People stop in the street and say they hope Flynn will get better and how awful it is.

"So there are days you do go home and think about a lot of these things. Personally I've never lost anybody close to me, touch wood, and it does make you realise the strength people must have who are going through it as we speak."

But in typical Summer Bay style all will be literally turned on its head next week. A cyclone (curiously unnamed) sweeps through town, destroys homes, possibly lives and a whole lot more to set up another year of plot possibilities for the five-night-a-week series.

"It was pretty exciting to work on," Ritchie says.
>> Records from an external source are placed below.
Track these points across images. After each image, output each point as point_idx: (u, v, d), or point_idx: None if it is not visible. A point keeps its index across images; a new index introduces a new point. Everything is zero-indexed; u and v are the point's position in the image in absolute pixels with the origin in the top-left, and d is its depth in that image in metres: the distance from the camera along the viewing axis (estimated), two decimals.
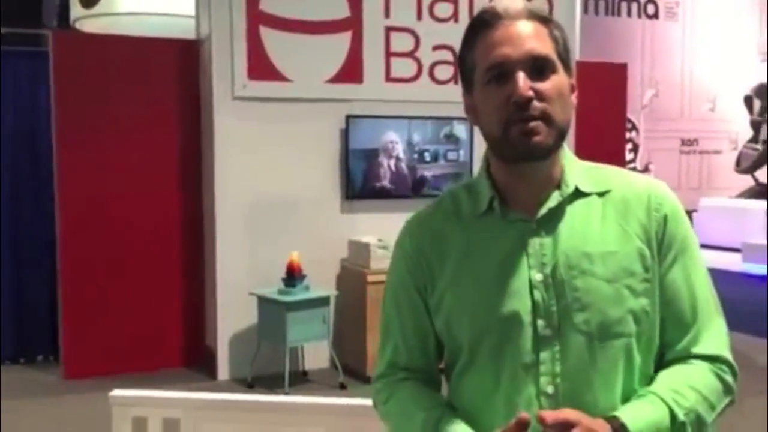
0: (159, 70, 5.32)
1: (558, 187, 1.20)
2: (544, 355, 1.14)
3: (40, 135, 5.46)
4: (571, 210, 1.19)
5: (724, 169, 13.26)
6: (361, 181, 5.38)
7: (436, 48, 5.53)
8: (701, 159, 13.58)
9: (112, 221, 5.19)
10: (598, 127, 6.56)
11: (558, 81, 1.15)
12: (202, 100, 5.38)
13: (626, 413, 1.09)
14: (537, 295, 1.15)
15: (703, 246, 8.57)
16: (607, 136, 6.79)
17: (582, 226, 1.18)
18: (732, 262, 9.73)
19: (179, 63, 5.38)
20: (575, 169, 1.23)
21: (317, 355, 5.25)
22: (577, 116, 5.83)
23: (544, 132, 1.13)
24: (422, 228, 1.27)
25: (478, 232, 1.21)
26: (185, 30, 5.64)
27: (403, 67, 5.49)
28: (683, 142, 13.48)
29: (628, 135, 12.19)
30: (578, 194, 1.20)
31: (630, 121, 12.29)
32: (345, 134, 5.32)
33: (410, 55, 5.51)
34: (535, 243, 1.17)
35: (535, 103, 1.12)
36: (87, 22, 6.63)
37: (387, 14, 5.43)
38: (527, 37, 1.14)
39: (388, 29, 5.44)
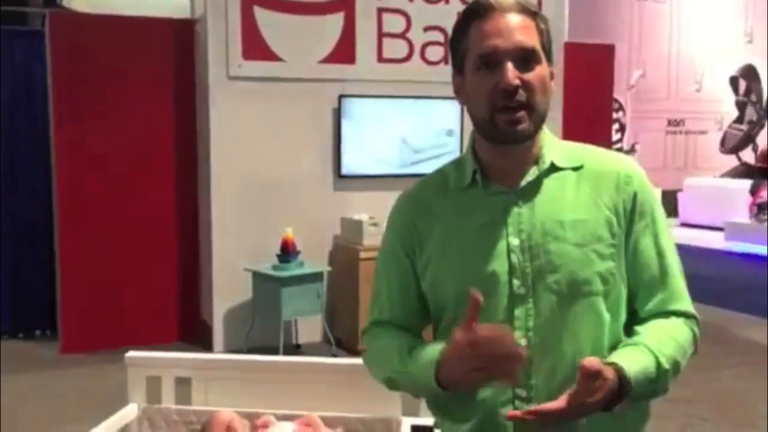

"It actually brought back memories from before I did Home And Away. When I was a six-year-old child I worked on the miniseries Cyclone Tracy, so all the wind and rain effects bought all these memories back I haven't thought of for a long time.

"Everyone was really happy with the result [in Home And Away] - it looks fantastic when you watch it on screen and we're all very proud of it. It was a very physical shoot."

After this interview, Ritchie flew off to New York, then Las Vegas and Los Angeles with her NRL boyfriend Chris Flannery for a welldeserved seven-week holiday.

"I usually only have a month off but I negotiated for a longer break," she says.

"I'll be on screen from the first episodes of the new series, but then Sally will be off somewhere else for a while."